- **Supplied passage**
* * *

Importing metadata from a project (Watson Knowledge Catalog)
You can import technical metadata associated with the data assets in your organization into a project or a catalog to inventory, evaluate, and catalog these assets.
Technical metadata describes the structure of data objects. This metadata helps users decide whether the data is appropriate for the task at hand, whether they can trust the data, and how to work with the data.
The metadata that you import can later be enriched with other information to help users find data faster and use it with confidence. Such information includes, for example, terms that define the meaning of the data, rules that document ownership or determine quality standards, or reviews.
When you import metadata, you add data assets to a project or a catalog. If you import the assets to a project, they are not visible in any catalog until you publish them. After you share them to a catalog, other catalog users can work with these assets.
- Metadata import overview
- Creating a metadata import asset and importing metadata
- Viewing the metadata import
- Rerunning the import
- Deleting a metadata import asset
Required permissions
To create and run a metadata import, you must have the Admin or the Editor role in the project.
To import metadata into a catalog, you must also have the Admin or the Editor role in the catalog to which you want to import.

* * *

- **What you need to do**
Copy out the whole text on importing metadata into a project or catalog, word for word.

* * *

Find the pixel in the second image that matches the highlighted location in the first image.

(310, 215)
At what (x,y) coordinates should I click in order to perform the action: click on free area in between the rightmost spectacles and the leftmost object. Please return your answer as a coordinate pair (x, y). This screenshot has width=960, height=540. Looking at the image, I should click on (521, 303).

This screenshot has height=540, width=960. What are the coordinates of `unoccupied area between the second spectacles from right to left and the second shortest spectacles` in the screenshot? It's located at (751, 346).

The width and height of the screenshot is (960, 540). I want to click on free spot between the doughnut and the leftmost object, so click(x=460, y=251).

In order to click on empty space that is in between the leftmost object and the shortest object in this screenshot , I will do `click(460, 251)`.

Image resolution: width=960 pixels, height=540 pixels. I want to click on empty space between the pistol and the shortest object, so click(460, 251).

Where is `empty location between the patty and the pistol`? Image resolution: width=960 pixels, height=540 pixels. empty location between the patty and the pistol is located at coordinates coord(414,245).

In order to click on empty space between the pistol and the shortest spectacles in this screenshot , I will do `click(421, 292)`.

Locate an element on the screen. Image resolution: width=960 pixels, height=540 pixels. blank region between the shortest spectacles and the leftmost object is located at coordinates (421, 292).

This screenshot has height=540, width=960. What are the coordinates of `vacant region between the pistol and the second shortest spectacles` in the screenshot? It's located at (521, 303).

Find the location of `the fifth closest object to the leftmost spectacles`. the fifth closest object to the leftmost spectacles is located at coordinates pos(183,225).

* * *

- **Answer for this exercise**
Importing metadata from a project (Watson Knowledge Catalog)
You can import technical metadata associated with the data assets in your organization into a project or a catalog to inventory, evaluate, and catalog these assets.
Technical metadata describes the structure of data objects. This metadata helps users decide whether the data is appropriate for the task at hand, whether they can trust the data, and how to work with the data.
The metadata that you import can later be enriched with other information to help users find data faster and use it with confidence. Such information includes, for example, terms that define the meaning of the data, rules that document ownership or determine quality standards, or reviews.
When you import metadata, you add data assets to a project or a catalog. If you import the assets to a project, they are not visible in any catalog until you publish them. After you share them to a catalog, other catalog users can work with these assets.
- Metadata import overview
- Creating a metadata import asset and importing metadata
- Viewing the metadata import
- Rerunning the import
- Deleting a metadata import asset
Required permissions
To create and run a metadata import, you must have the Admin or the Editor role in the project.
To import metadata into a catalog, you must also have the Admin or the Editor role in the catalog to which you want to import.